Em nome dos filhos

O patrimonialismo da família Bolsonaro é praticado à luz do dia, sem uma nesga de republicanismo, um simulacro de impessoalidade que seja

Notas & Informações, O Estado de S.Paulo

12 de dezembro de 2020 | 03h00

Seria inapropriado dizer que Jair Bolsonaro confunde os papéis de pai e de presidente da República. A bem da verdade, ele nem sequer esconde que não dissocia uma coisa da outra ao se envolver pessoalmente na mobilização de estruturas de Estado e de governo para agirem no melhor interesse dos filhos. O patrimonialismo é praticado à luz do dia, sem uma nesga de republicanismo, um simulacro de impessoalidade que seja. Se nada for feito contra esse despautério, à Nação restará se contentar com o fato de Jair Bolsonaro ter apenas quatro filhos adultos a demandar seus cuidados, ou talvez mais uma estatal tivesse de ser criada só para dar conta das demandas de seus rebentos.

O pai presidente, que um dia cogitou dar o “filé mignon” da embaixada brasileira nos Estados Unidos para o filho “02”, o deputado Eduardo Bolsonaro (PSL-SP), a despeito de seu flagrante despreparo para o cargo diplomático, agora não vê problemas de ordem ética em uma obscura relação entre uma empresa que presta serviços para o governo federal e seu filho “04”, Jair Renan. A Folha de S.Paulo revelou há poucos dias que a cobertura com fotos e vídeos da festa de inauguração da empresa de Jair Renan – a Bolsonaro Jr. Eventos e Mídia – foi feita graciosamente pela Astronauta Filmes, que neste ano já recebeu R$ 1,4 milhão em contratos com o governo federal. Evidentemente, nada há de gracioso em um serviço que é prestado para um dos filhos do presidente da República.

Ao não condenar a prática, como se fosse algo normal, o presidente Bolsonaro mostra que trata a Presidência como se fosse uma administradora dos assuntos de interesse de sua família.

Dos quatro filhos homens, o que mais tem merecido a dedicação do pai presidente é o mais velho, o “01”, o senador Flávio Bolsonaro (Republicanos-RJ), não por acaso o que está enrolado com a Justiça desde que veio a público o esquema de “rachadinhas” engendrado na Assembleia Legislativa do Rio de Janeiro (Alerj), em fins de 2018. Em nome deste filho, em particular, Bolsonaro mostra-se disposto a cruzar certos limites entre o público e o privado que bem poucos ousaram cruzar.

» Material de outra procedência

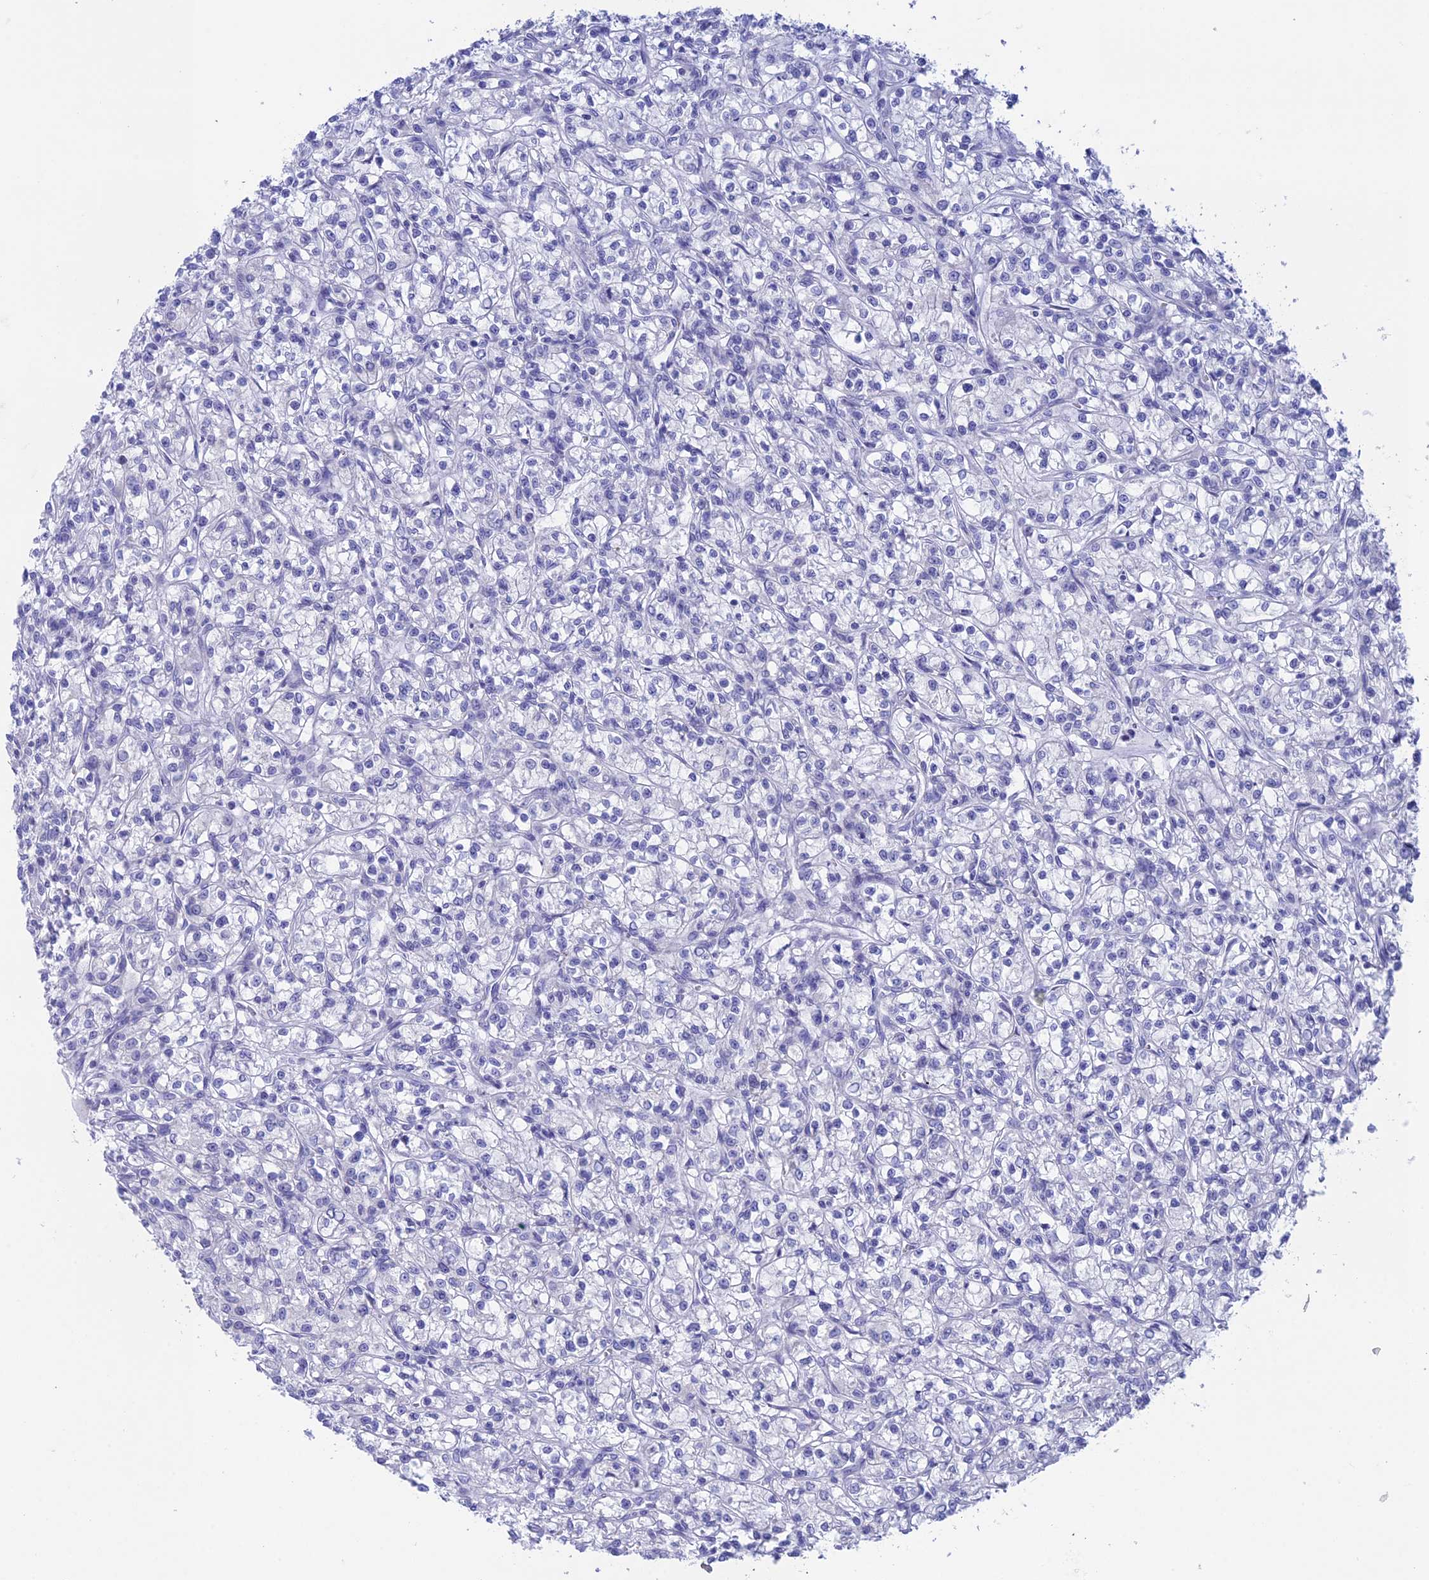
{"staining": {"intensity": "negative", "quantity": "none", "location": "none"}, "tissue": "renal cancer", "cell_type": "Tumor cells", "image_type": "cancer", "snomed": [{"axis": "morphology", "description": "Adenocarcinoma, NOS"}, {"axis": "topography", "description": "Kidney"}], "caption": "This is an immunohistochemistry (IHC) photomicrograph of renal cancer. There is no expression in tumor cells.", "gene": "BTBD19", "patient": {"sex": "female", "age": 59}}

A revista Época revelou em edição recente que, ao contrário do que havia afirmado o ministro Augusto Heleno, chefe do Gabinete de Segurança Institucional (GSI), a Agência Brasileira de Inteligência (Abin) atuou, sim, para auxiliar a defesa do senador Flávio Bolsonaro (Republicanos-RJ) no processo movido pelo Ministério Público do Rio de Janeiro (MP-RJ) contra ele e outros parlamentares e assessores no caso das “rachadinhas” na Alerj.

Em agosto, Jair Bolsonaro, Augusto Heleno e Alexandre Ramagem, chefe da Abin, reuniram-se com duas advogadas do senador, que denunciaram aos três a existência de uma suposta “organização criminosa” no seio da Receita Federal no Rio que teria agido de forma ilegal para acessar os dados fiscais do senador que teriam alimentado relatórios do Conselho de Controle de Atividades Financeiras (Coaf) usados pelo MP-RJ. A ser verdadeira a alegação das advogadas, o caso seria anulado na Justiça.

O simples fato de Bolsonaro receber as advogadas de um de seus filhos na presença dos chefes do GSI e da Abin já foi um escândalo por si só. Fato ainda mais grave é que aquele encontro tenha desencadeado uma ação de órgão estatal com fins estritamente particulares. A Abin não só elaborou ao menos dois relatórios – cuja autenticidade foi confirmada pela defesa do senador Flávio Bolsonaro à Época –, como nem sequer se deu ao trabalho de camuflar o teor. A finalidade descrita em um dos documentos produzidos pela agência foi redigida em português cristalino: “Defender FB (Flávio Bolsonaro) no caso Alerj demonstrando a nulidade processual resultante de acessos imotivados aos dados fiscais de FB”.

Redação mais clara do que essa, só a do artigo 37 da Lei Maior, que trata do princípio da impessoalidade da administração pública. E, no limite, a descrição do que venham a ser crimes de responsabilidade na Lei 1.079/1950.